The book review section of Transactions is now being edited by Lars Fischer. We are aware that there are some important works in Anglo-Jewish history which have appeared in the last few years that have not yet been fully reviewed in this journal. The next issue will include review essays covering these and other related books, in which the work of Derek Taylor, Joe Hillaby, Susan Tananbaum, Tobias Metzler, and Sara Lipton will be featured.
In addition to the photograph credits specified within, I would like to thank Neill Perrott of Royal Holloway for the portrait of David Cesarani. The photographer Murdo Macleod graciously shared the picture of Dan Jacobson that appeared in The Guardian, and Jessica Jacobson, through René Weis, sent us Dan’s schoolboy shot from his early teenage years. The photograph that graces the cover, spotted by Lara Speicher, shows the Frumkin family standing outside their kosher wine and spirits shop on the corner of Commercial Road and Cannon Street Road, London E1, around 1912, from the collection of the Jewish Museum London. Its closest connection with this issue of Transactions seems to be (alas) to the Jewish hospital in the East End. Yet it may also be related to efforts of the London missionary societies, which probably sought the demise of the Frumkins’ business along with the conversion of the family.

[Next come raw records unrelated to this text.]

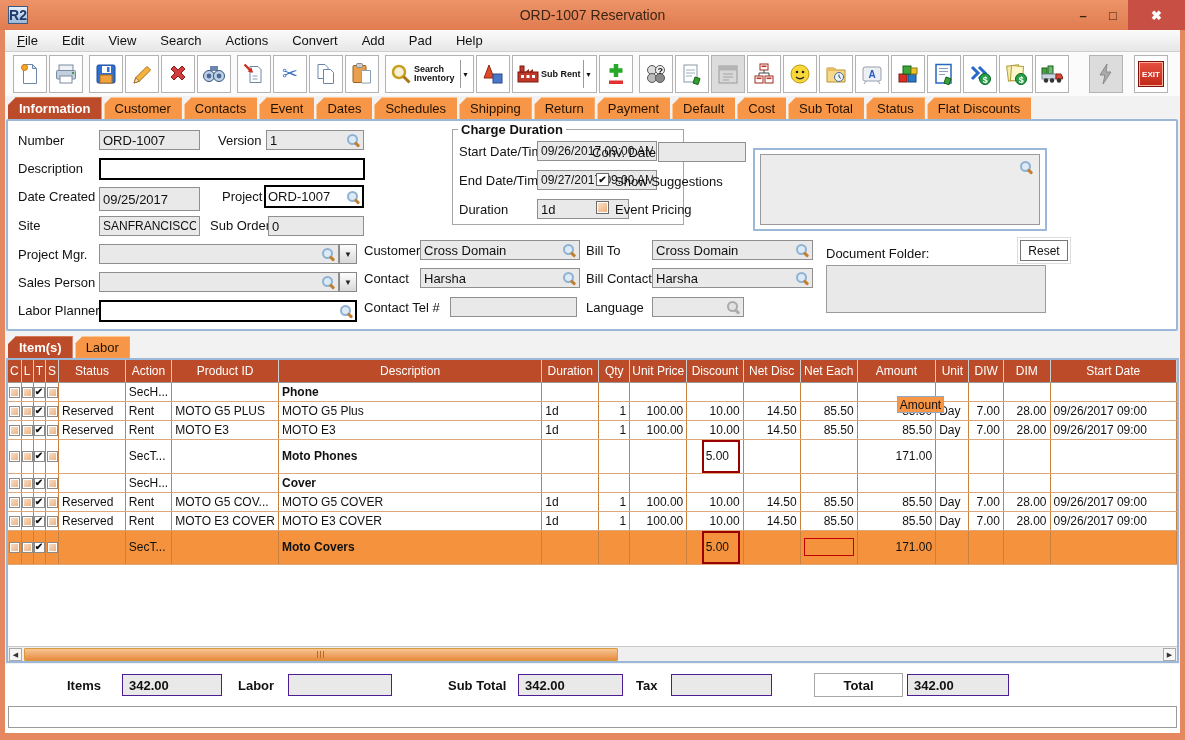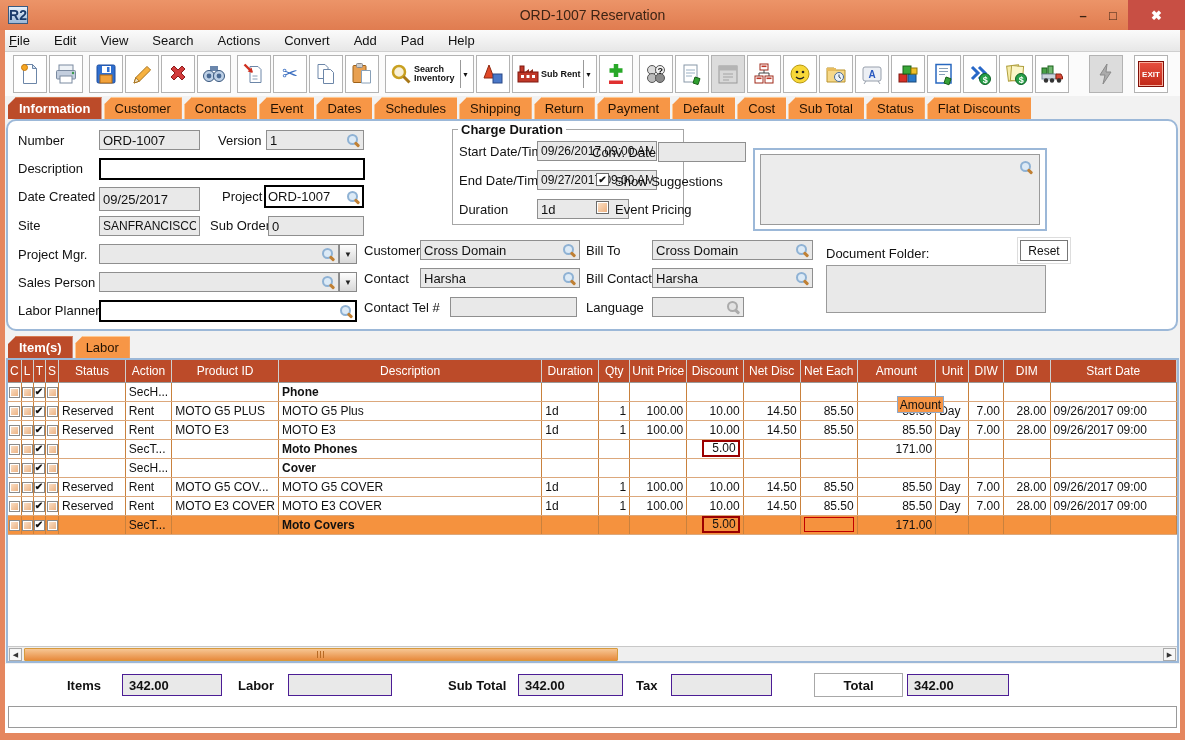--- a/index.html
+++ b/index.html
@@ -8,21 +8,21 @@
 
 
 .titlebar{position:absolute;left:0;top:0;right:0;height:30px;background:linear-gradient(#EC9468,#E07C50);display:flex;align-items:center}
 .app-icon{width:20px;height:18px;margin-left:8px;background:linear-gradient(#e8f0fa,#9cb8d8);border:1px solid #3a5a80;color:#1a3a6a;font-size:14px;font-weight:bold;display:flex;align-items:center;justify-content:center;z-index:2}
 .title-text{position:absolute;left:0;right:0;text-align:center;color:#3d2414;font-size:14px}
 .win-btns{margin-left:auto;display:flex;height:100%;align-items:stretch;z-index:2}
 .win-min,.win-max{width:30px;display:flex;align-items:center;justify-content:center;color:#3a2213;font-size:13px;font-weight:bold}
 .win-close{width:57px;background:#C84F44;color:#fff;display:flex;align-items:center;justify-content:center;font-weight:bold;font-size:13px}
 
 
-.menubar{position:absolute;left:5px;right:5px;top:30px;height:22px;background:linear-gradient(#fbfbfb,#e7e7e7);border-bottom:1px solid #cfcfcf;display:flex;align-items:center;padding-left:4px;gap:24px}
+.menubar{position:absolute;left:5px;right:5px;top:30px;height:22px;background:linear-gradient(#fbfbfb,#e7e7e7);border-bottom:1px solid #cfcfcf;display:flex;align-items:center;padding-left:12px;gap:24px}
 .menu-item{color:#111;cursor:default}
 .menu-item u{text-decoration:underline}
 
 
 .toolbar{position:absolute;left:5px;right:5px;top:52px;height:44px;background:#FBFBFB;display:flex;align-items:center;padding:0 8px}
 .tb-group{display:flex;gap:2px;margin-right:6px}
 .tb-btn{height:38px;width:34px;background:#fff;border:1px solid #b3b3b3;display:flex;align-items:center;justify-content:center;padding:0 1px}
 .tb-btn.wide{width:auto;padding:0 3px;gap:1px}
 .tb-btn.disabled{background:#DCDCDC}
 .tb-ic{display:flex;align-items:center;justify-content:center}
@@ -37,21 +37,21 @@
 
 .main-bg{position:absolute;left:5px;right:5px;top:96px;bottom:7px;background:#F2F2F2}
 .bottom-area{position:absolute;left:5px;right:5px;top:664px;height:69px;background:#fff}
 
 
 .tabrow{position:absolute;display:flex;gap:2px;align-items:flex-end}
 .tab{height:22px;padding:4px 11px 0;background:#F79646;color:#241303;font-size:13px;clip-path:polygon(8px 0,100% 0,100% 100%,0 100%,0 8px);box-shadow:inset 0 1px 0 #FFC890,inset 1px 0 0 #FFC890}
 .tab.active{background:#BC4B29;color:#fff;font-weight:bold;box-shadow:inset 0 1px 0 #D87A50}
 
 
-.info{position:absolute;left:6px;top:119px;width:1172px;height:212px;background:#fff;border:2px solid #9CB8D8;border-radius:10px}
+.info{position:absolute;left:6px;top:119px;width:1172px;height:212px;background:#fff;border:2px solid #9CB8D8;border-radius:2px}
 .lbl{position:absolute;white-space:nowrap;color:#111}
 .fld{position:absolute;background:#E9E9E9;border:1px solid #8f8f8f;display:flex;align-items:center;padding:0 3px;white-space:nowrap;overflow:hidden;justify-content:space-between}
 .fld.white{background:#fff;border:1px solid #000;box-shadow:0 0 0 1px #000 inset}
 .fld .val{overflow:hidden}
 .mag{width:14px;height:14px;position:relative;flex:none}
 .mag::before{content:"";position:absolute;left:1px;top:1px;width:7px;height:7px;border:2px solid #8FB2D4;border-radius:50%;background:#DCEAF6}
 .mag::after{content:"";position:absolute;right:0px;bottom:1px;width:6px;height:3px;background:#C08034;transform:rotate(45deg);border-radius:1px}
 .mag.gray::before{border-color:#ABABAB;background:#E2E2E2}
 .mag.gray::after{background:#ABABAB}
 .combo-arrow{position:absolute;width:18px;height:20px;background:linear-gradient(#FDFDFD,#D8D8D8);border:1px solid #888;color:#222;display:flex;align-items:center;justify-content:center}
@@ -75,21 +75,21 @@
 table{border-collapse:collapse;table-layout:fixed;font-size:12px}
 th{background:#BC4B29;color:#fff;font-weight:normal;height:22px;border-right:1px solid #CFCFCF;border-bottom:1px solid #9a9a9a;overflow:hidden;white-space:nowrap;padding:0 2px;text-align:center}
 td{height:19px;border-right:1px solid #C9813D;border-bottom:1px solid #DCA87C;padding:0 3px;overflow:hidden;white-space:nowrap;background:#fff}
 tr.sel td{background:#F5923E}
 td.num{text-align:right}
 td.bold{font-weight:bold}
 td.ck{text-align:center;padding:0}
 .cb2{display:inline-block;width:11px;height:11px;border:1px solid #8a8a8a;background:linear-gradient(135deg,#FAE2CC,#EBAD7A);box-shadow:inset 0 0 0 1px #fff;vertical-align:middle}
 .cb2.checked{background:#fff;position:relative}
 .cb2.checked::after{content:"✔";position:absolute;left:0px;top:-2px;font-size:10px;font-weight:bold;color:#111}
-.redbox{display:inline-block;border:2px solid #9B0000;padding:0 2px;min-width:38px;text-align:right;line-height:13px}
+.redbox{display:inline-block;border:2px solid #9B0000;padding:8px 2px;min-width:38px;text-align:left;line-height:13px}
 .redbox.thin{border:1px solid #C00000;min-width:50px;height:15px;vertical-align:middle}
 .tooltip{position:absolute;left:897px;top:396px;width:47px;height:17px;background:#F79646;border:1px solid #8FA8C8;font-size:12px;color:#111;display:flex;align-items:center;justify-content:center;z-index:6}
 
 
 .hscroll{position:absolute;left:0;right:0;bottom:0;height:15px;background:#EFEFEF;border-top:1px solid #c8c8c8}
 .hs-arrow{position:absolute;top:1px;width:13px;height:13px;border:1px solid #aaa;background:#F6F6F6;color:#333;display:flex;align-items:center;justify-content:center}
 .hs-arrow::after{font-size:7px}
 .hs-left{left:1px}.hs-left::after{content:"◀"}
 .hs-right{right:1px}.hs-right::after{content:"▶"}
 .hs-thumb{position:absolute;left:16px;top:1px;width:594px;height:13px;background:linear-gradient(#F7C694,#E78B3E);border:1px solid #D79A3C;border-radius:1px;display:flex;align-items:center;justify-content:center}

As in past issues, I wish to record a debut of gratitude to Jeremy Schonfield, whose advice remains invaluable, and Katharine Ridler, our dedicated copy-editor. Assuming duties from John Saunders, Tony Kitzinger has taken on the design of the journal. Along with these old friends and colleagues I am happy to introduce a new team that will move Transactions to the next generations – that of UCL Press. Beginning with this issue, Jewish Historical Studies: Transactions of the Jewish Historical Society of England will become an imprint of the UCL Press, which is now based in Senate House at the University of London in Malet Street. I wish to express my sincere thanks to Lara Speicher, Publishing Manager of the Press, along with Alison Major, who facilitated the next stage in the life of Transactions. In its new incarnation Transactions will be both peer-reviewed and open-access. It will appear both in print and electronically. We assume that this will make the journal an increasingly attractive venue for publication.
David Cesarani would smile if not cringe to hear himself compared to Moses. Although he was largely outside the life of this journal, until quite recently, it is unlikely that Transactions could have developed as it has without his extraordinary commitment to Anglo-Jewish history, and Jewish history generally, in Britain. David, this one is for you.